• Page text
# Best Wheelset for around $500



## drudrake (Jan 25, 2009)

What would you recommend as upgrade from my stock wheels .... riding 2-3k per year on rolling terrain and 4-5 sprint or olympic triathlons?


----------



## Mike T. (Feb 3, 2004)

And you weigh xxx lbs and what kind of road quality? Do you ride light or kamikaze?


----------



## backinthesaddle (Nov 22, 2006)

William 30 or 30x
ROL Race SL
Custom build Ultegra/Nio hoops
It's nearly and endless list...


----------



## drudrake (Jan 25, 2009)

200lbs - good roads for the most part - I guess I ride light as I only carry what I eat or drink on rides. I ll check WB site.


----------



## WrigleyRoadie (Jan 25, 2002)

Screaming deal on Easton EA90 Aeros would seem to suit you. Deeper rim provides some nice strength and modest aero benefits. 

http://www.jensonusa.com/store/product/WH277B01-Easton+Ea90+Aero+Wheelset.aspx


----------



## Tommy Walker (Aug 14, 2009)

REI has the Shimano RS 80's for $583.


----------



## cmg (Oct 27, 2004)

Blackset Race Custom from Bicycle wheel warehouse http://www.bicyclewheelwarehouse.com/index.php?act=viewProd&productId=74 You'll have to pick some hubs. the goal is to use the lightest rim you can find, less rotaitng weight at the rim. Lighter rims needs lots of spokes, less spokes need heavier rims, not good.


----------



## Mike T. (Feb 3, 2004)

I'll echo what *cmg* said. BWW is very cost effective for sensible wheels - I just received a set of their Race wheels. Or, the same rim with different hub choices  here. With BWW you're not paying inflated prices due to large advertising budgets.

Better for "training" wheels with sensible rims, spoke numbers and hubs are their  OP  wheels.

Ya gotta do your homework so that you're not buying inflated cost bling. Some of us have done this homework.


----------



## Pablo (Jul 7, 2004)

Find a good local wheel builder and get Open Pros with good Campy or Shimano hubs. Don't believe the hype BS minimal marginal benefits of prebuilt wheels.

• Source excerpt
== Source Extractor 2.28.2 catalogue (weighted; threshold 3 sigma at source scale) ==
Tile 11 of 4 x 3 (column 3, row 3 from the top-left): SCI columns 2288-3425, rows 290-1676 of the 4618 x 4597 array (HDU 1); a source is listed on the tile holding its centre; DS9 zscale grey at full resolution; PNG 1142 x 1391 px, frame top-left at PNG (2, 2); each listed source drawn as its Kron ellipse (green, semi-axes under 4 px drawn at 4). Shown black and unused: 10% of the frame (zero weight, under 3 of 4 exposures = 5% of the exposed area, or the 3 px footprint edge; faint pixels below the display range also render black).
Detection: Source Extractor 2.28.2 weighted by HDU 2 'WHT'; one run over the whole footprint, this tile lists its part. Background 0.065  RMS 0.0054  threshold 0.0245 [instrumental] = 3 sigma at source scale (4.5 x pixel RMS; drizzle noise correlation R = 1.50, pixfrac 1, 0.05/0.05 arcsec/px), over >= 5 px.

• Job
Update the wheelset thread from "Screaming deal on" to "80's for $583.", replacing "modest" with "small".

• Result for this task
Screaming deal on Easton EA90 Aeros would seem to suit you. Deeper rim provides some nice strength and small aero benefits. 

http://www.jensonusa.com/store/product/WH277B01-Easton+Ea90+Aero+Wheelset.aspx


----------



## Tommy Walker (Aug 14, 2009)

REI has the Shimano RS 80's for $583.